TASK PROMPT: Can you copy the records below line for line, omitting the pictures?

DATASET CONTENT:
+===+

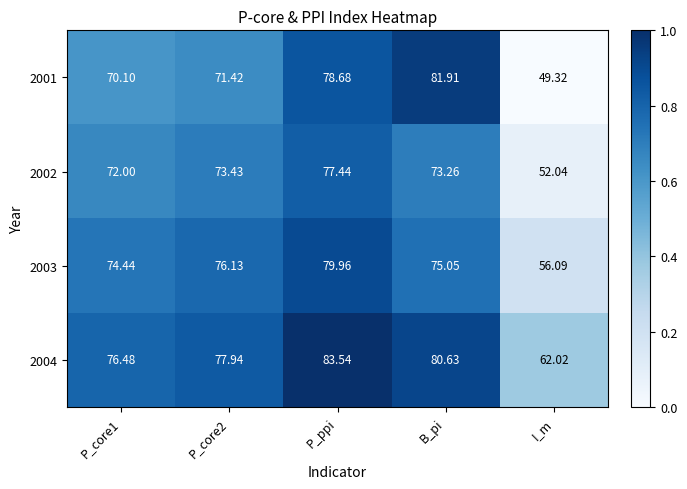

At which category does the chart reach its peak across all series?

P_ppi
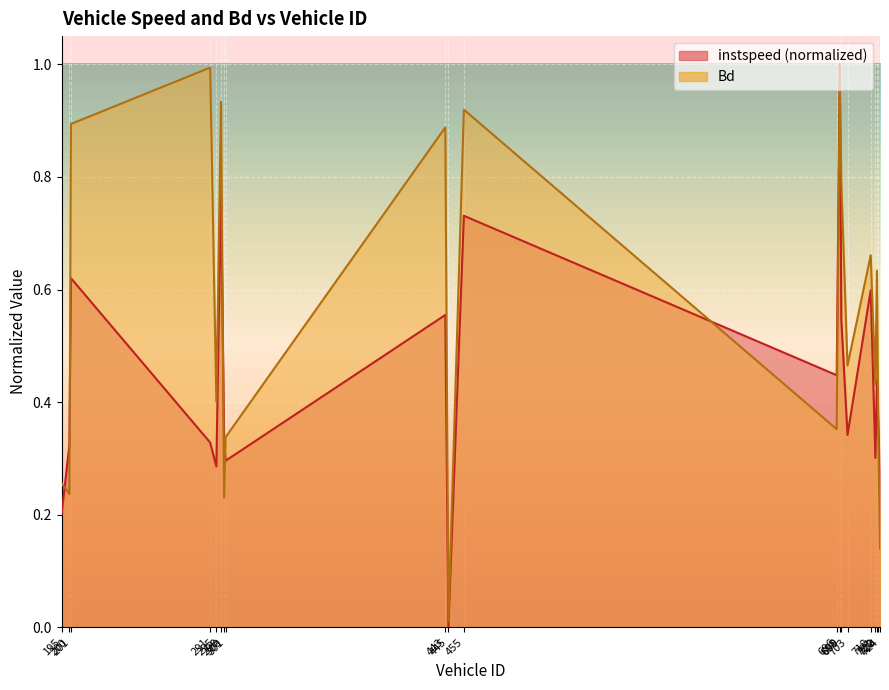

At how many categories does at least one series exceed 0?

20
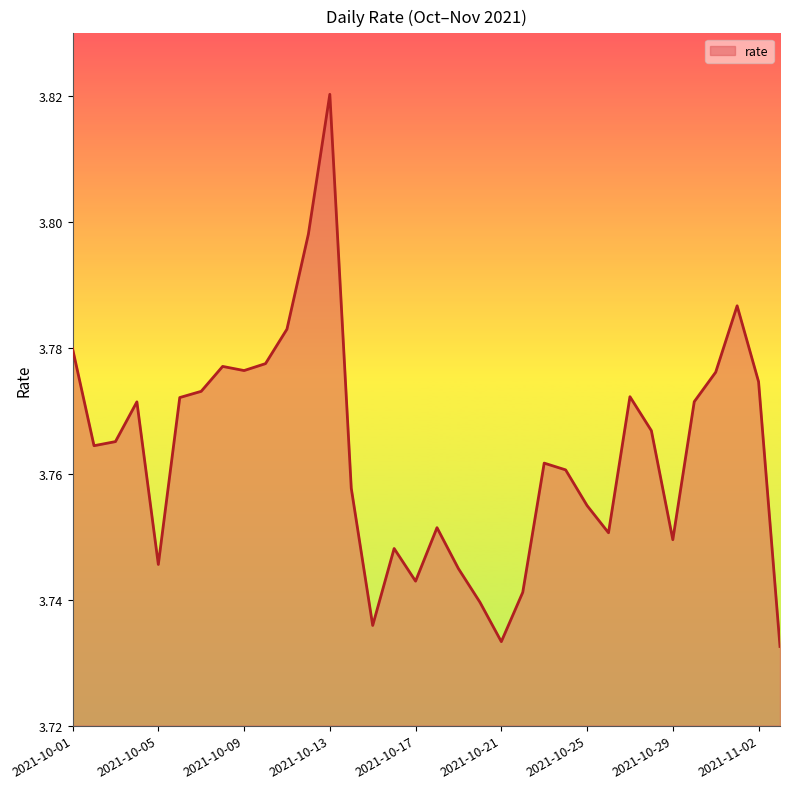

What is the label of the 24th point from the left?

2021-10-24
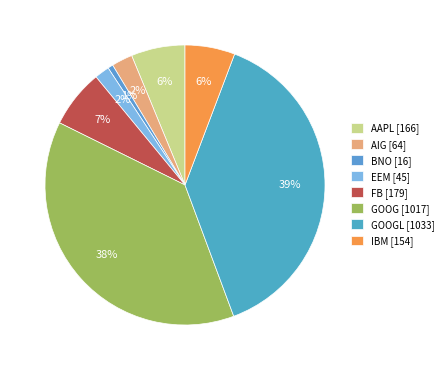

Rank the categories by value from highest to lowest.

GOOGL, GOOG, FB, AAPL, IBM, AIG, EEM, BNO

+===+

REPLY TO THE TASK:
At which category does the chart reach its peak across all series?

P_ppi

At how many categories does at least one series exceed 0?

20

What is the label of the 24th point from the left?

2021-10-24

Rank the categories by value from highest to lowest.

GOOGL, GOOG, FB, AAPL, IBM, AIG, EEM, BNO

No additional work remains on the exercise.